Data section:
★ ★ ★ ★

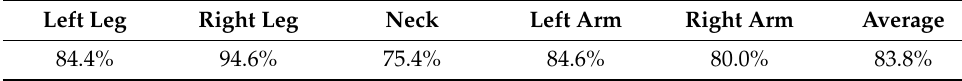
Table 5. Results of reverse joint correction experiment.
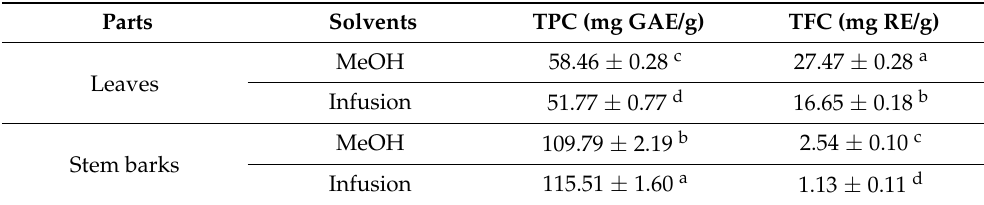
Table 1. Total phenolic and flavonoid contents of Ficus sur extracts.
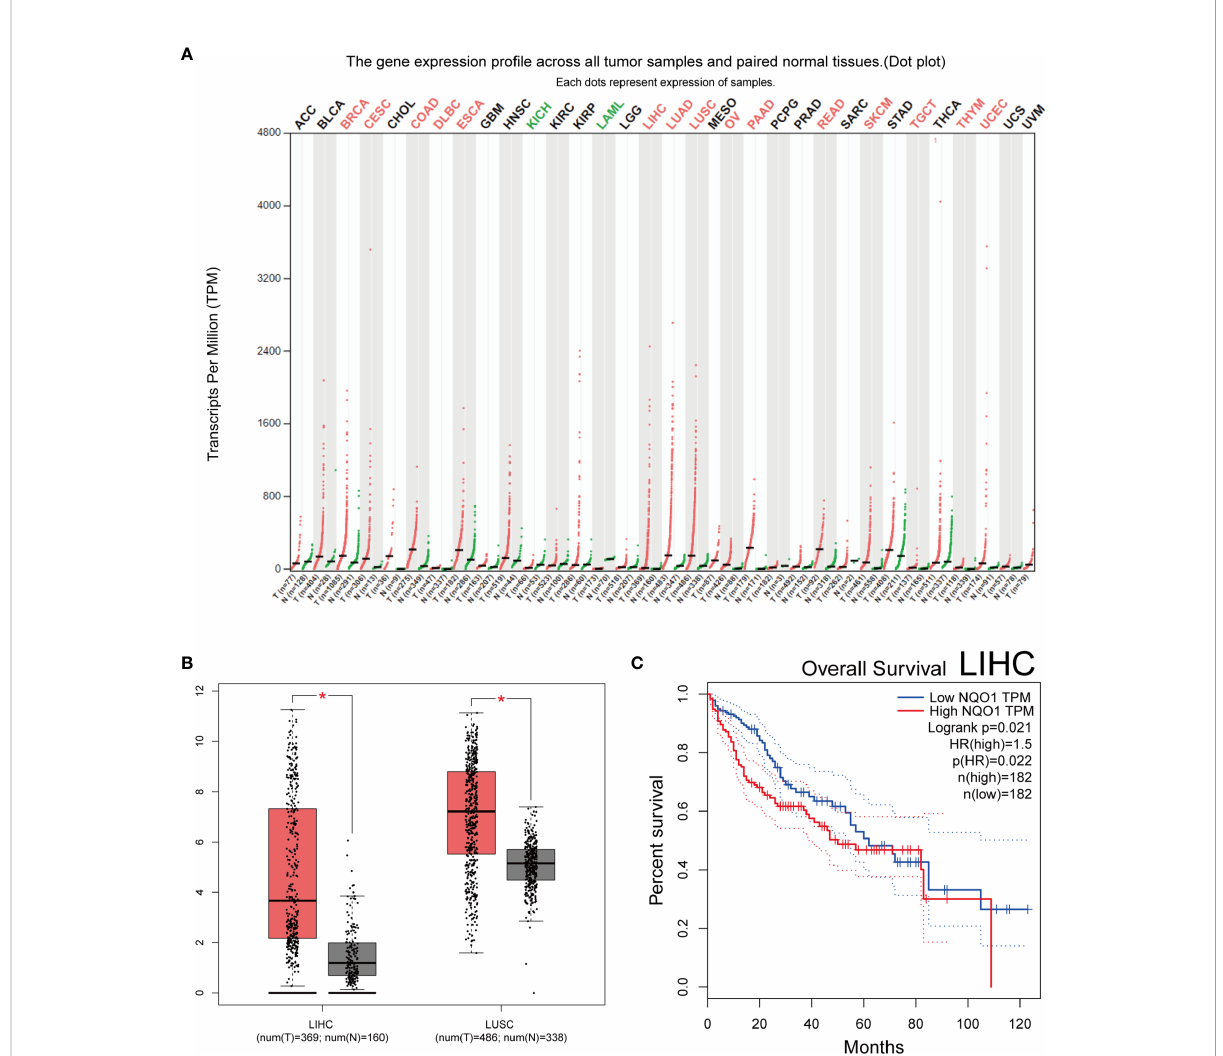
FIGURE 2 Bioinformatics study of the NQO1 gene. (A) pro fi le of the NQO1 gene ’ s expression in each tumor sample and its matched normal tissues. The expressing of NQO1 in many different types of cancer (Red represents high expression, green represents low expression, and black represents no signi fi cantly difference). (B) NQO1 gene expression in both the LIHC and the LUSC. (C) Analysis of LIHC overall survival, the expression level of NQO1 was negatively correlated with the overall survival rate of patients with LIHC. ACC, adrenocortical carcinoma; BLCA, bladder urothelial carcinoma; BRCA, breast invasive carcinoma; CESC, cervical squamous cell carcinoma and endocervical adenocarcinoma; CHOL, cholangiocarcinoma; COAD, colon adenocarcinoma; DLBC, lymphoid neoplasm diffuse large B-cell lymphoma; ESCA, esophageal carcinoma; GBM, glioblastoma multiforme; HNSC, head and neck squamous cell carcinoma; KICH, kidney chromophobe; KIRC, kidney renal clear cell carcinoma; KIRP, kidney renal papillary cell carcinoma; LAML, acute myeloid leukemia; LGG, brain lower grade glioma; LIHC, liver hepatocellular carcinoma; LUAD, lung adenocarcinoma; LUSC, lung squamous cell carcinoma; MESO, mesothelioma; OV, ovarian serous cystadenocarcinoma; PAAD, pancreatic adenocarcinoma; PCPG, pheochromocytoma and paraganglioma; PRAD, prostate adenocarcinoma; READ, rectum adenocarcinoma; SARC, sarcoma; SKCM, skin cutaneous melanoma; STAD, stomach adenocarcinoma; TGCT, testicular germ cell tumors; THCA, thyroid carcinoma; THYM, thymoma; UCEC, uterine corpus endometrial carcinoma; UCS, uterine carcinosarcoma; UVM, uveal melanoma. *:p <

★ ★ ★ ★

The task:
The number of lines in the data that hold "Table" is all that should be given.

Answer to the problem:
2